Theoretical expectations regarding the evolutionary dynamics of transcription factor occupancy and interpretations of existing data sets. (A). Population genetic theoretical considerations lead to an expectation of faster turnover of regulatory sites in organisms with low effective population sizes (N_e) than in species with large N_e. (B) Distribution of effective population size values in some of the main model systems [68]. Shown is the product $N_e\mu$ of N_e and the mutation rate μ, which can be most directly estimated empirically, unlike N_e alone [68, 69]. (C) The compilation of individual studies summarized in [47] suggested higher rates of regulatory site turnover in mammals than in flies. (D). In contrast, a reanalysis of several data sets in flies and mammals using a uniform data processing pipeline found similar rates of regulatory divergence within the two groups [70].

Figure 3.

Examples of using ChIP-seq to map GRNs in development and evolution. (A). Cataloging enhancers involved in patterning the morphology of bat limbs. The forelimb bud of bats develops into elongated webbed wings, while the hindlimb bud produces much shorter legs. H3K27ac and H3K27me3 ChIP-seq and RNA-seq were applied to developing limb buds to chart the developmental enhancer landscape involved in the specification of these structures [82]. (B) Understanding the role of limb-specific enhancers in snake evolution. Snakes lack legs, but H3K27ac ChIP-seq in mouse and lizard embryos and comparative genomics reveal that a substantial portion of limb enhancers are in fact conserved in snakes, one major reason for which is their role during phallus development, where a similar developmental program is deployed [83].

Figure 4.

Major eukaryotic clades, their epigenomic characterization and the origins of multicellularity.

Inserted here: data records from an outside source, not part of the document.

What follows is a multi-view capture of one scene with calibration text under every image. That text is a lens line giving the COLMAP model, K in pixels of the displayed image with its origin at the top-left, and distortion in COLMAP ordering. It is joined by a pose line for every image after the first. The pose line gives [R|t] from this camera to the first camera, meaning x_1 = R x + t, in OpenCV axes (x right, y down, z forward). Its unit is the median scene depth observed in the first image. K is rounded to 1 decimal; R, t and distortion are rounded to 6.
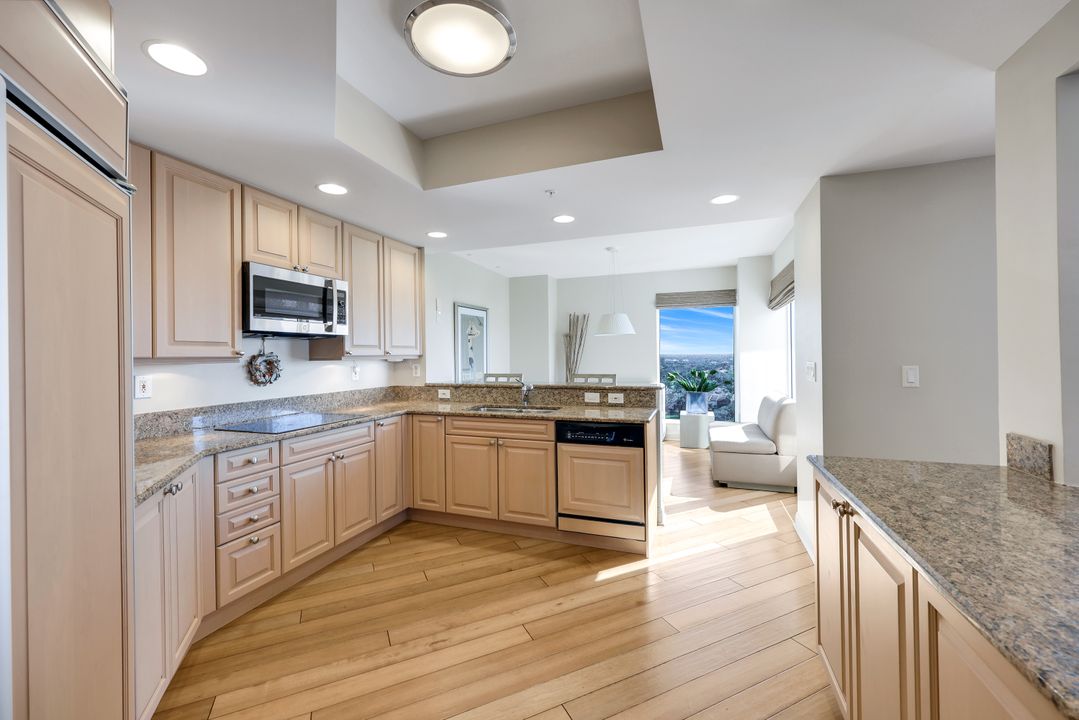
lens RADIAL K [[436.5, 0, 539.3], [0, 436.5, 352.4], [0, 0, 1]] dist [-0.001261, 0.000347]
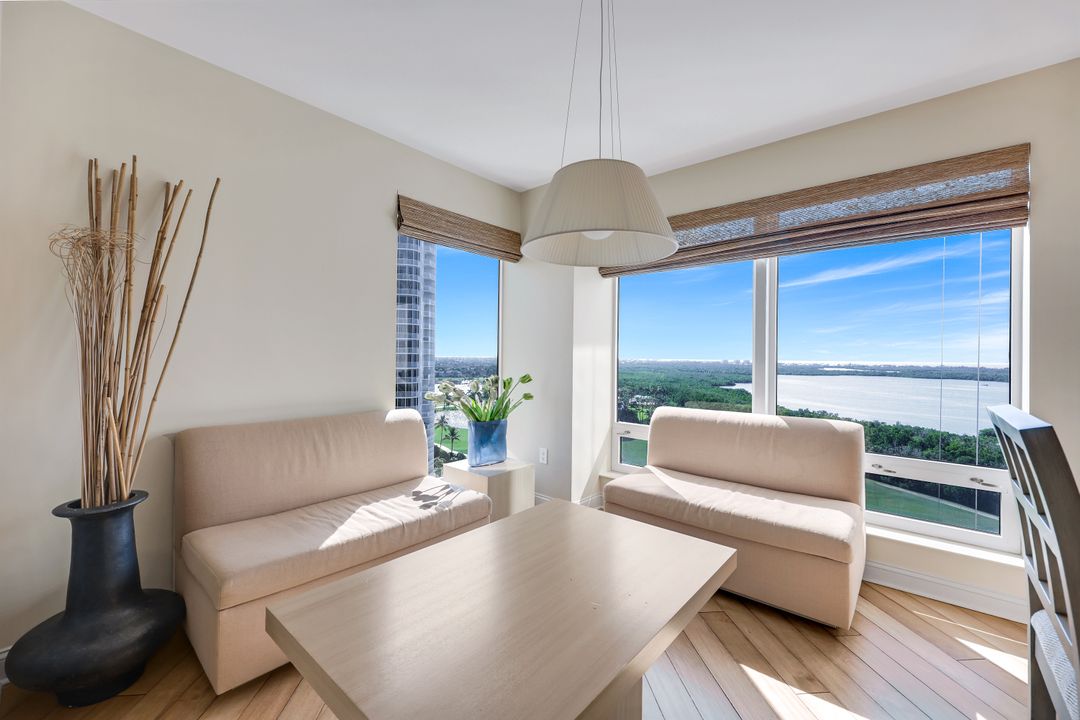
lens RADIAL K [[436.9, 0, 548.9], [0, 436.9, 351.5], [0, 0, 1]] dist [-0.001261, 0.000347]
pose [[0.350509, 0.026419, 0.936187, -0.130483], [-0.019070, 0.999596, -0.021068, 0.040789], [-0.936365, -0.010469, 0.350871, 1.368029]]
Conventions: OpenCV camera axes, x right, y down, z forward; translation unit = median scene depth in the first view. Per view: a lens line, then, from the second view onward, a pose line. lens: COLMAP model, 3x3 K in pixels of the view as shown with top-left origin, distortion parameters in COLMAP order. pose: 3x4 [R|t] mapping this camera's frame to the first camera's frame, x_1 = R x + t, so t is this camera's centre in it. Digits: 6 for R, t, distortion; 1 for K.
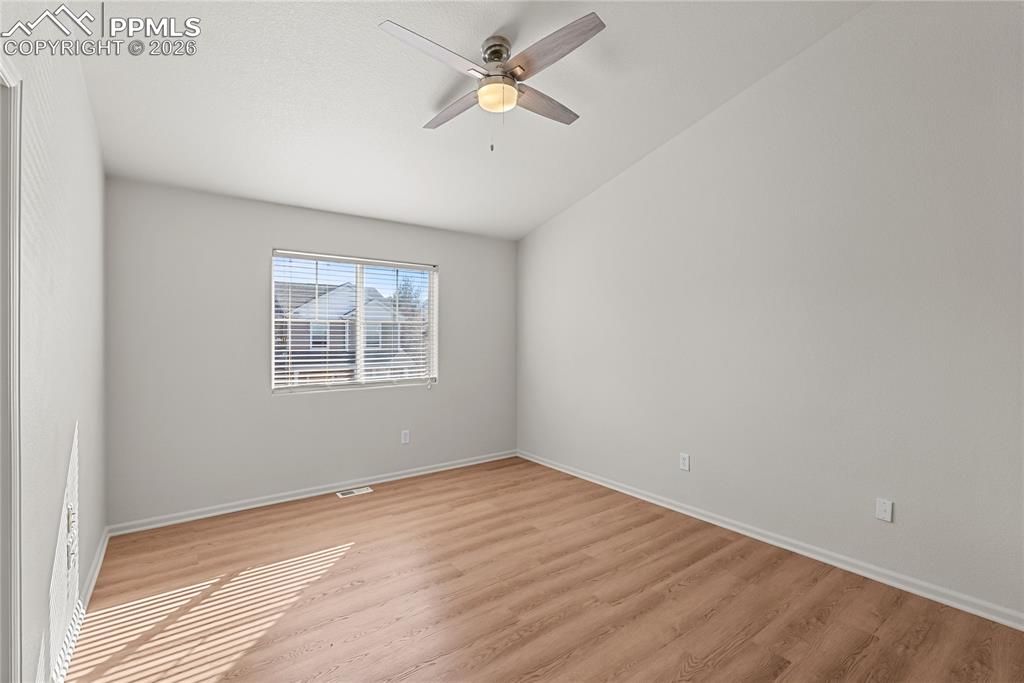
lens RADIAL K [[461.6, 0, 512.0], [0, 461.6, 341.5], [0, 0, 1]] dist [-0.002117, 0.000232]
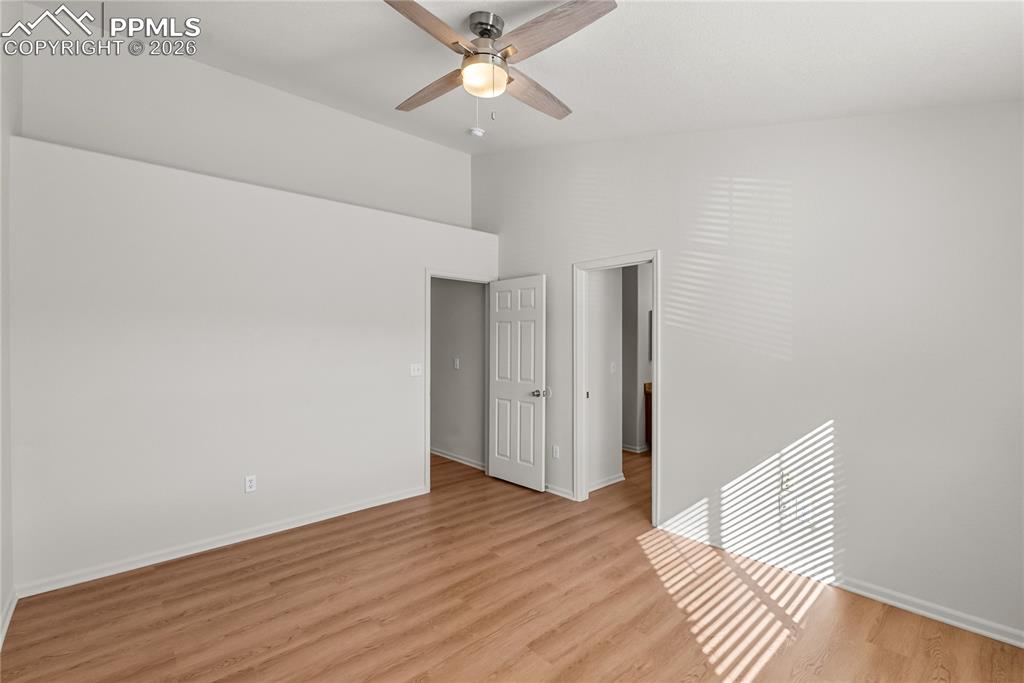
lens RADIAL K [[461.6, 0, 512.0], [0, 461.6, 341.5], [0, 0, 1]] dist [-0.002117, 0.000232]
pose [[-0.995929, -0.000051, -0.090146, -0.003570], [-0.000860, 0.999960, 0.008934, -0.042773], [0.090142, 0.008976, -0.995888, 2.020234]]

The tree shown follows previously published topologies [112], but it should be noted that the precise deep branching is still to be fully resolved by future phylogenomic studies. Red rounded rectangles are placed next to the lineages in which chromatin and transcriptional biology have been studied in considerable detail. Pink rounded rectangles are placed next to clades for some representatives of which initial epigenomic studies have been carried out in some detail. Clades in which multicellularity has evolved are indicated with three circles where multicellularity results from cell division, and by three triangles where multicellularity is aggregative [113]. The lineages containing nucleomorphs (the chlorarachniyophytes and the cryptophytes) are indicated with ‘NM’.

Figure 5.

Relationships between metazoan phyla and their closest relatives and the extent of their epigenomic characterization. Taxons for which the correct phylogenetic relationships is still to be conclusively established (such as the position of Ctenophora relative to other metazoans [201–205], the monophyly of poriferans and the overall relationships between non-bilaterian clades [206] and the placement of Chaetognatha [207], Acoelomorpha [208, 209], Xenoturbellida [209, 210] and others) are incorporated as unresolved branches on the cladogram, with Orthonectida and Dicyemida (tentatively placed in Lophotrochozoa [211]) being omitted. Phyla in which at least some epigenomic studies have been carried out are indicated on the right-hand side with the corresponding genus names for the main taxa studied. Lineages without published sequenced genomes have been left blank. Note that CTCF has been lost in some nematodes such as C. elegans but is present in other members of the phylum.